Manage Data Architecture and Data Quality
  • Data quality will degrade without proactive steps to maintain it.  Implement the platform’s tools to minimise duplicate customer data.  Use validation rules to enforce a base level of data quality.  Calculate a data quality score for key objects and use dashboards to drive behaviour.
  • Don’t add data fields to objects unless there is a strategy to populate them.
  • Make sure the relationships added between objects are done by someone capable select optimally between master-detail, required lookups and filtered lookups.
  • Consider reporting and query/report performance early.  Index text/picklist fields which are important for reporting by flagging them as an external ID.  Ask Salesforce to add custom indexes to custom date fields if they are important data selection filters.

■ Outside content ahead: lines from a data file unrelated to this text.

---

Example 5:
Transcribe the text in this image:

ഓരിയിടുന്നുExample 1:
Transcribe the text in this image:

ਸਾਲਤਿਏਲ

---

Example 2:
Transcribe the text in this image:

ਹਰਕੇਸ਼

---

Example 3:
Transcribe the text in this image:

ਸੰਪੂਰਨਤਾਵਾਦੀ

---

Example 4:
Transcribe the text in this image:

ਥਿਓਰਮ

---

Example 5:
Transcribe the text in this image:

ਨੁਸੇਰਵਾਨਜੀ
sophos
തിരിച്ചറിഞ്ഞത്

Know what Success Looks Like
  • Develop a testing strategy and direct delivery partners as to what testing you require them to complete.
  • Testing has to address the outcomes desired as well as the outcomes to be avoided.

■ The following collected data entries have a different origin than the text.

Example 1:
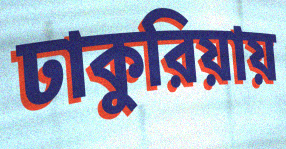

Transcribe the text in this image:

ঢাকুরিয়ায়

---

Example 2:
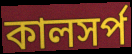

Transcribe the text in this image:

কালসর্প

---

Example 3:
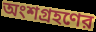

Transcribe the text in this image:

অংশগ্রহণের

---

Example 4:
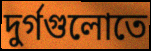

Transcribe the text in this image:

দুর্গগুলোতে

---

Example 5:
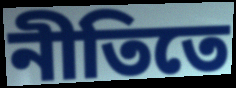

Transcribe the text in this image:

নীতিতেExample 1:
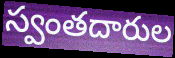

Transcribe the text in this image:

స్వంతదారుల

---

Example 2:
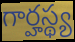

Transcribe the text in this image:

గార్హస్థ్య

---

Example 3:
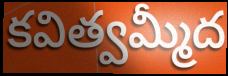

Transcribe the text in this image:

కవిత్వమ్మీద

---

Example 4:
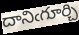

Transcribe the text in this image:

దానిఁగూర్చి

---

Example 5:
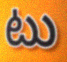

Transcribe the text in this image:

టుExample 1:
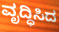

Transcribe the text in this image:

ವೃದ್ಧಿಸಿದ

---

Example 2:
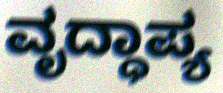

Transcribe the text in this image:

  • Recognise Salesforce’s 75% code coverage rule does not necessarily deliver automated tests which usefully determine if the system is working as it should.
  • Software engineers usually make poor testers so resource the testing function appropriately.
Maintain Current Documentation
  • Documentation needs to capture how the system works and how it integrates to other systems.
  • Projects should provide documentation which explains what changed (and why) as well as how to reverse a deployment which causes problems.
  • Keep information about system architecture current (what systems different user roles interact with and how systems integrate with each other).
Customise with Configuration Not Code
  • There are many ways to achieve the same thing in Salesforce and use a coded solution last.
  • Don’t custom code a user interface until you have tried the auto-generated user interface.
Choose the Right Operational Mode
  • The composition of the optimal operational team varies depending on the size and complexity of the implementation.  Include a developer in the team if they are expected to maintain custom code (vs custom configuration).
  • Budget for ongoing training and incentivise team members to achieve and maintain current certifications.
  • Use Salesforce Trailhead for self-paced learning which is both fun and easily measurable.
  • Leverage operational assistance sourced from Salesforce Premier Support and Salesforce Partners.
Measure and Manage Levels of Adoption
  • Define what KPIs matter and measure them.
  • Ask executives to lead by example by being visibly active in Salesforce.
  • Use Salesforce’s Chatter, Ideas, Q&A, and Portal functionality to keep the conversation alive.